§ Extract provided:
"""

Olusoga excavates our shared heritage with humanity and verve. One of his main messages is that remembrance is a political act. And in a present as tumultuous as ours, facing a future as uncertain as it gets, we need to look to the past more than ever. History never seemed so prescient.

Jasper Rees said in a four-starred review for The Daily Telegraph: "This is a likeable series. So why has it taken so long to be made?"

=== Book ===
Colin Grant wrote in The Guardian: "Olusoga's insightful 'forgotten history' amounts to much more than a text to accompany a TV series. Yet despite its many attributes, is it too temperate?"

Sadiah Qureshi in the London Review of Books called the book "remarkable".

David Dabydeen, writing in the New Statesman, said that the book "addresses one of the greatest silences in British historiography".

Aamna Mohdin interviewed Olusoga for The Guardian after the second edition of the book was published. Olusoga said that hostility towards his work had been growing "to the point where some of the statements being made are so easily refutable, so verifiably and unquestionably false, that you have to presume that the people writing them know that. And that must lead you to another assumption, which is that they know that this is not true, but they have decided that these national myths are so important to them and their political projects, or their sense of who they are, that they don't really care about the historical truths behind them.... They have been able to convince people that their own history, being explored by their own historians and being investigated by their own children and grandchildren, is a threat to them."

"""

§ Listed records:
"""

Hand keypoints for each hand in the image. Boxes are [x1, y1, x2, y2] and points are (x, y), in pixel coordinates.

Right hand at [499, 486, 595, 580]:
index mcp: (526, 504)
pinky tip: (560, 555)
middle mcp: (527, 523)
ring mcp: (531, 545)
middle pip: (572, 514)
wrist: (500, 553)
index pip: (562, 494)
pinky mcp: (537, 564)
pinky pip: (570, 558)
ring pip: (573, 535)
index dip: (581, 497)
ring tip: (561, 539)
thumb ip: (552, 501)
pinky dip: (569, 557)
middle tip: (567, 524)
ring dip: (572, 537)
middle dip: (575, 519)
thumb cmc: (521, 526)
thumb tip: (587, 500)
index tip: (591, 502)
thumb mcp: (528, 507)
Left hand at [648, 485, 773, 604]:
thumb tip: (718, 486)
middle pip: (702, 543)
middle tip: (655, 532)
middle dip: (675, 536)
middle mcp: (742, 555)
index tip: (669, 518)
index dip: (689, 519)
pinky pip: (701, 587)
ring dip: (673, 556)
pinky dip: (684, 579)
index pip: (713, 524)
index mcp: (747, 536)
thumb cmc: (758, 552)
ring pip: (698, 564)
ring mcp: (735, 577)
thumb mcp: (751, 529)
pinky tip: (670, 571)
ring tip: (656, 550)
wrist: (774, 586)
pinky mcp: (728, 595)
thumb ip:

"""

§ What you will do:
**a.** In the text about reactions to Olusoga's work:
(i) Which newspaper published Jasper Rees's review?
(ii) What word did Sadiah Qureshi use to describe the book?
(iii) Who interviewed Olusoga for The Guardian after the book's second edition?
**b.** Could you output everything in the text about reactions to Olusoga's work from "Olusoga excavates our" down to "seemed so prescient."?
The material stands apart from the text about reactions to Olusoga's work.

§ Answers for the tasks:
**a.**
(i) The Daily Telegraph
(ii) "Remarkable"
(iii) Aamna Mohdin

**b.**
Olusoga excavates our shared heritage with humanity and verve. One of his main messages is that remembrance is a political act. And in a present as tumultuous as ours, facing a future as uncertain as it gets, we need to look to the past more than ever. History never seemed so prescient.